WORK ITEM —
The reply should contain the full listing exactly as written and no pictures at all.

AVAILABLE RECORDS —
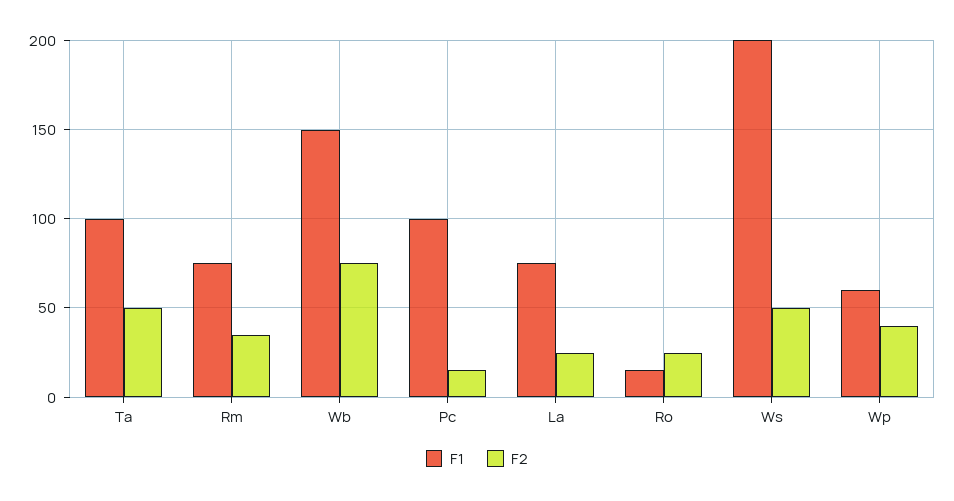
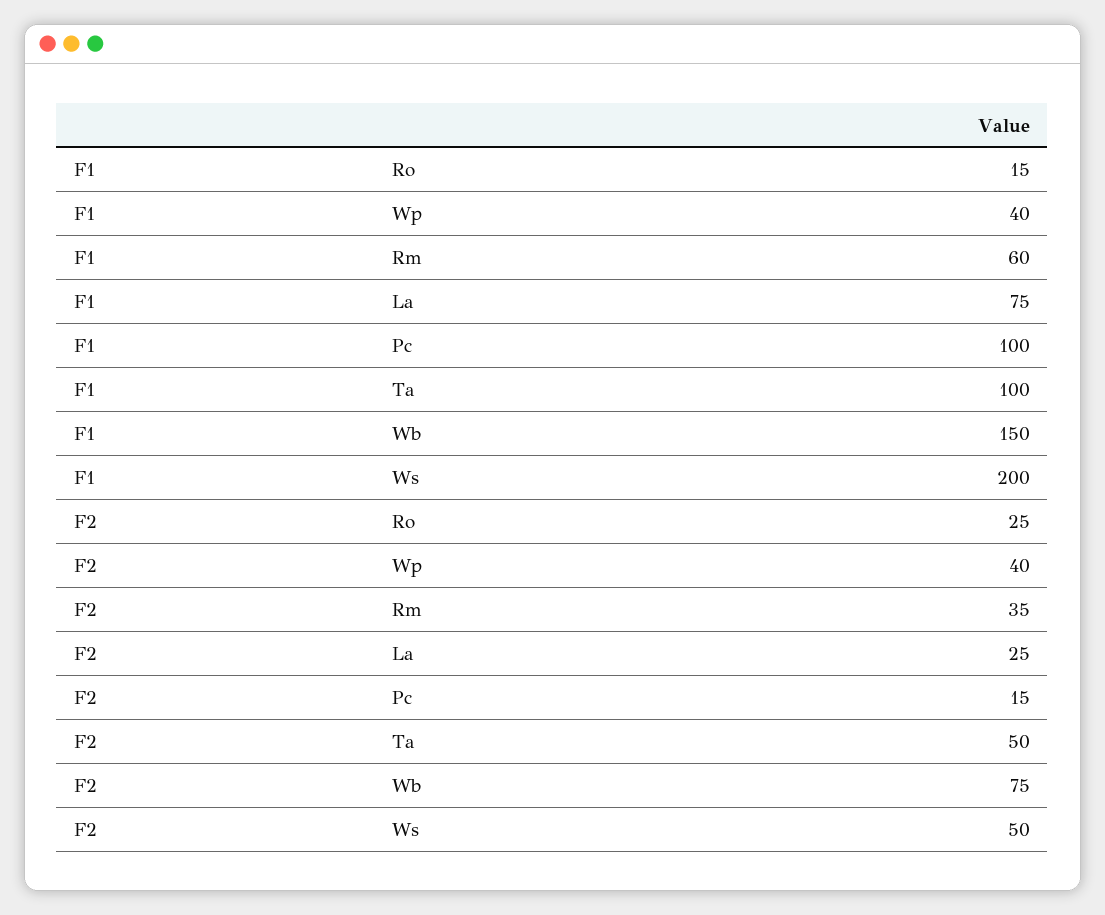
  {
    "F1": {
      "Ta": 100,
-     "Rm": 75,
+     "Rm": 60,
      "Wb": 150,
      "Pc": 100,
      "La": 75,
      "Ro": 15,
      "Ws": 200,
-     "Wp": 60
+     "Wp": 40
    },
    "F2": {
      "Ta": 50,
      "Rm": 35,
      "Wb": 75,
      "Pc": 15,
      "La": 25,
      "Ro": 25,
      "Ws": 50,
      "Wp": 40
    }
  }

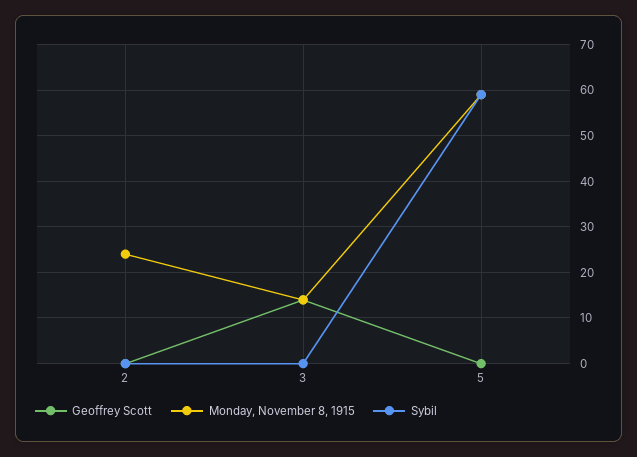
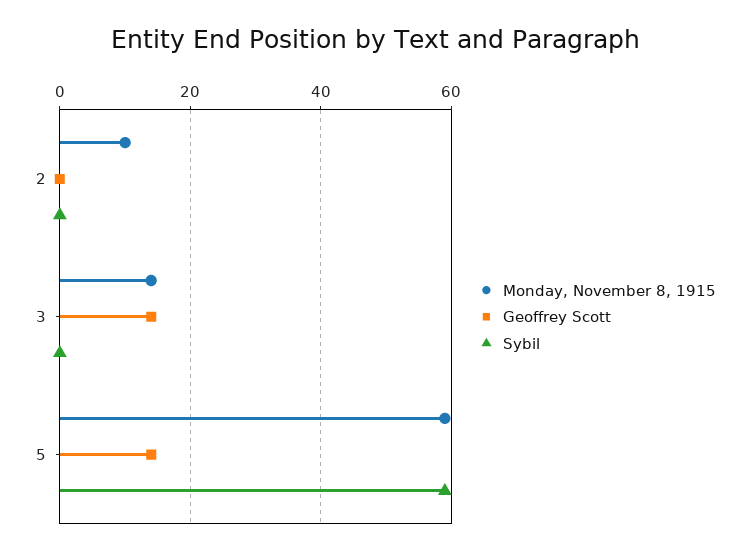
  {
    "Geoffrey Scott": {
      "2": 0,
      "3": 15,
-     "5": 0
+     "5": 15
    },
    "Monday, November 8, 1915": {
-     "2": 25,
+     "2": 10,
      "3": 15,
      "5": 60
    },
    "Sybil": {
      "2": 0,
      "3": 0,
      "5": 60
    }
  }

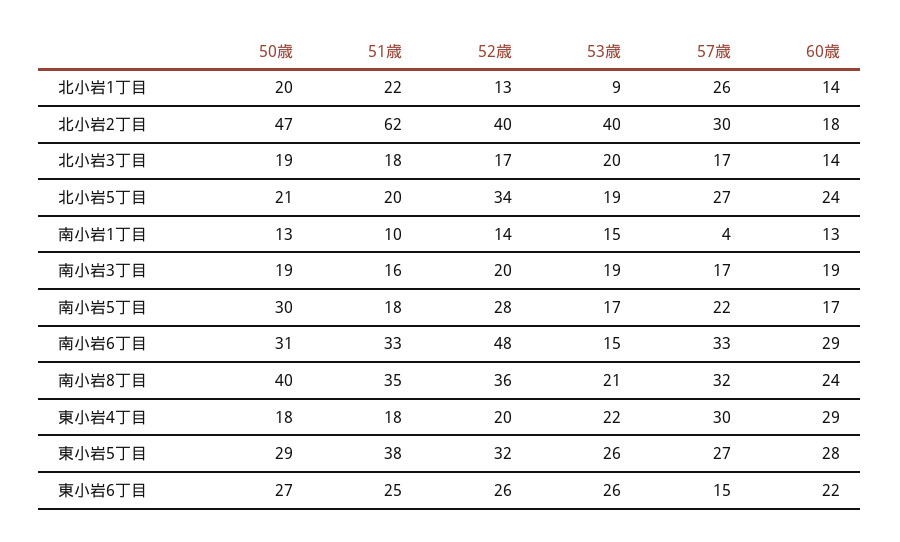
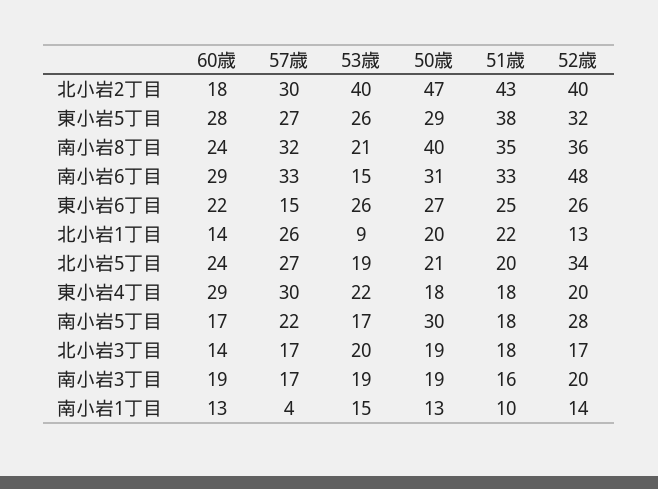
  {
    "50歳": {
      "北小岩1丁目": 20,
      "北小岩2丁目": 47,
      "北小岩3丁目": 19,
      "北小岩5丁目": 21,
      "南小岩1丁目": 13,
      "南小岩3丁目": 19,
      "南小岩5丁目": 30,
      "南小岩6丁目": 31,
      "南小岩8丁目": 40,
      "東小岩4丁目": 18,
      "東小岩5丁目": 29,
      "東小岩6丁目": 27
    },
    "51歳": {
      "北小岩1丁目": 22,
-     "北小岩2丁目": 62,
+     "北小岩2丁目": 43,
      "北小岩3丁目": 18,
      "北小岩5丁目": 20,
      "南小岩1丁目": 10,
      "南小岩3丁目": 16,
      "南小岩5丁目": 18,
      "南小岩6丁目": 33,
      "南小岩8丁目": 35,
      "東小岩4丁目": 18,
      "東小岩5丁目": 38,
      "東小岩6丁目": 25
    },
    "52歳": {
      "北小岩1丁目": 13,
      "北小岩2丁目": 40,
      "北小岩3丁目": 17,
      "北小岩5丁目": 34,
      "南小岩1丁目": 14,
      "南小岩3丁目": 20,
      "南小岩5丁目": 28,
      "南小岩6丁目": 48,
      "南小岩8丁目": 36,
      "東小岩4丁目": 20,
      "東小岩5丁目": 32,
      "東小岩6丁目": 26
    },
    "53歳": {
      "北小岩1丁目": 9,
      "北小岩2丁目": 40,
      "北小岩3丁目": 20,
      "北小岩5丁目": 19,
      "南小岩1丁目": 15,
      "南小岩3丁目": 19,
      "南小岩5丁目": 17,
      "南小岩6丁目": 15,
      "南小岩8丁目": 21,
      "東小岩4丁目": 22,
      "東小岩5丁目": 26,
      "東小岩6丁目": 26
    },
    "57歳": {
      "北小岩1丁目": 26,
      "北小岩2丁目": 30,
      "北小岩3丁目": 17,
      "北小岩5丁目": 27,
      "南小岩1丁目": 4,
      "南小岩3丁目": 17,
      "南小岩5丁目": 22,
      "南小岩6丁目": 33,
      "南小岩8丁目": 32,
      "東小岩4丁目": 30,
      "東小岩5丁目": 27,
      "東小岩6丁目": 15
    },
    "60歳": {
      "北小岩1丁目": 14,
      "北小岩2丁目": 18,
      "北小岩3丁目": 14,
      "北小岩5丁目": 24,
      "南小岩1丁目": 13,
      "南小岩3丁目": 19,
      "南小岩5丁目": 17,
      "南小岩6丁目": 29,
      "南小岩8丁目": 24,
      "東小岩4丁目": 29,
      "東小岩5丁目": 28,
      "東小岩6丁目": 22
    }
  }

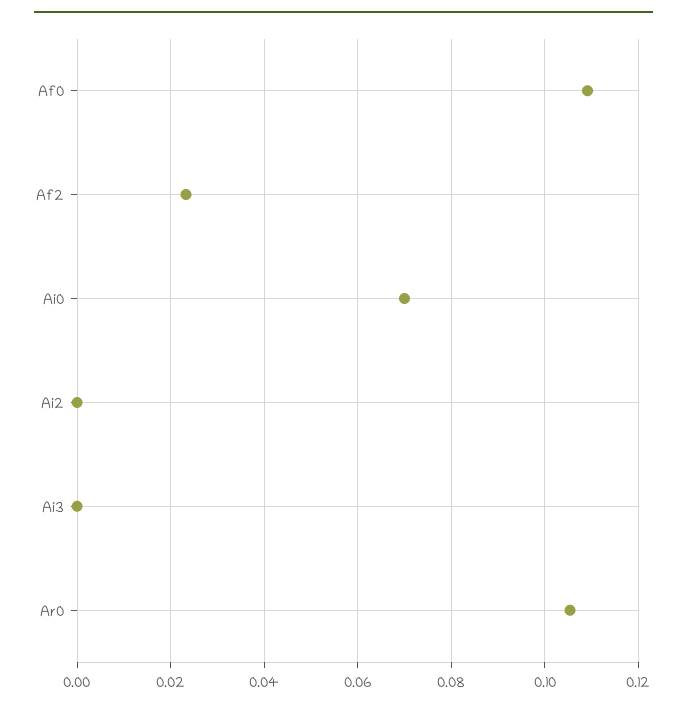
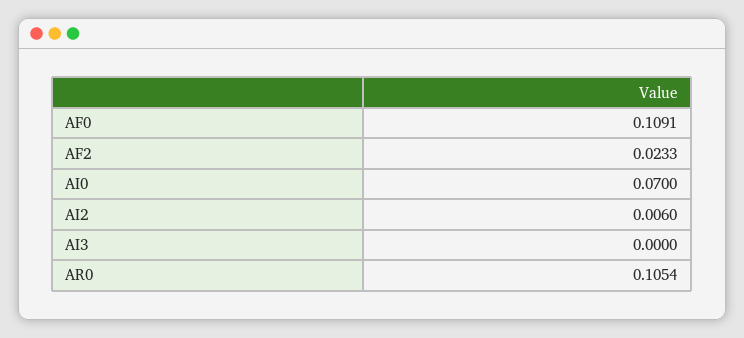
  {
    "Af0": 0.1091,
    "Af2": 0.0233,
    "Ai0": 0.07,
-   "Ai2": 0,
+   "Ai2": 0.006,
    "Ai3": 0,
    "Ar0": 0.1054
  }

EXERCISE RESULT —
  {
    "F1": {
      "Ta": 100,
-     "Rm": 75,
+     "Rm": 60,
      "Wb": 150,
      "Pc": 100,
      "La": 75,
      "Ro": 15,
      "Ws": 200,
-     "Wp": 60
+     "Wp": 40
    },
    "F2": {
      "Ta": 50,
      "Rm": 35,
      "Wb": 75,
      "Pc": 15,
      "La": 25,
      "Ro": 25,
      "Ws": 50,
      "Wp": 40
    }
  }

  {
    "Geoffrey Scott": {
      "2": 0,
      "3": 15,
-     "5": 0
+     "5": 15
    },
    "Monday, November 8, 1915": {
-     "2": 25,
+     "2": 10,
      "3": 15,
      "5": 60
    },
    "Sybil": {
      "2": 0,
      "3": 0,
      "5": 60
    }
  }

  {
    "50歳": {
      "北小岩1丁目": 20,
      "北小岩2丁目": 47,
      "北小岩3丁目": 19,
      "北小岩5丁目": 21,
      "南小岩1丁目": 13,
      "南小岩3丁目": 19,
      "南小岩5丁目": 30,
      "南小岩6丁目": 31,
      "南小岩8丁目": 40,
      "東小岩4丁目": 18,
      "東小岩5丁目": 29,
      "東小岩6丁目": 27
    },
    "51歳": {
      "北小岩1丁目": 22,
-     "北小岩2丁目": 62,
+     "北小岩2丁目": 43,
      "北小岩3丁目": 18,
      "北小岩5丁目": 20,
      "南小岩1丁目": 10,
      "南小岩3丁目": 16,
      "南小岩5丁目": 18,
      "南小岩6丁目": 33,
      "南小岩8丁目": 35,
      "東小岩4丁目": 18,
      "東小岩5丁目": 38,
      "東小岩6丁目": 25
    },
    "52歳": {
      "北小岩1丁目": 13,
      "北小岩2丁目": 40,
      "北小岩3丁目": 17,
      "北小岩5丁目": 34,
      "南小岩1丁目": 14,
      "南小岩3丁目": 20,
      "南小岩5丁目": 28,
      "南小岩6丁目": 48,
      "南小岩8丁目": 36,
      "東小岩4丁目": 20,
      "東小岩5丁目": 32,
      "東小岩6丁目": 26
    },
    "53歳": {
      "北小岩1丁目": 9,
      "北小岩2丁目": 40,
      "北小岩3丁目": 20,
      "北小岩5丁目": 19,
      "南小岩1丁目": 15,
      "南小岩3丁目": 19,
      "南小岩5丁目": 17,
      "南小岩6丁目": 15,
      "南小岩8丁目": 21,
      "東小岩4丁目": 22,
      "東小岩5丁目": 26,
      "東小岩6丁目": 26
    },
    "57歳": {
      "北小岩1丁目": 26,
      "北小岩2丁目": 30,
      "北小岩3丁目": 17,
      "北小岩5丁目": 27,
      "南小岩1丁目": 4,
      "南小岩3丁目": 17,
      "南小岩5丁目": 22,
      "南小岩6丁目": 33,
      "南小岩8丁目": 32,
      "東小岩4丁目": 30,
      "東小岩5丁目": 27,
      "東小岩6丁目": 15
    },
    "60歳": {
      "北小岩1丁目": 14,
      "北小岩2丁目": 18,
      "北小岩3丁目": 14,
      "北小岩5丁目": 24,
      "南小岩1丁目": 13,
      "南小岩3丁目": 19,
      "南小岩5丁目": 17,
      "南小岩6丁目": 29,
      "南小岩8丁目": 24,
      "東小岩4丁目": 29,
      "東小岩5丁目": 28,
      "東小岩6丁目": 22
    }
  }

  {
    "Af0": 0.1091,
    "Af2": 0.0233,
    "Ai0": 0.07,
-   "Ai2": 0,
+   "Ai2": 0.006,
    "Ai3": 0,
    "Ar0": 0.1054
  }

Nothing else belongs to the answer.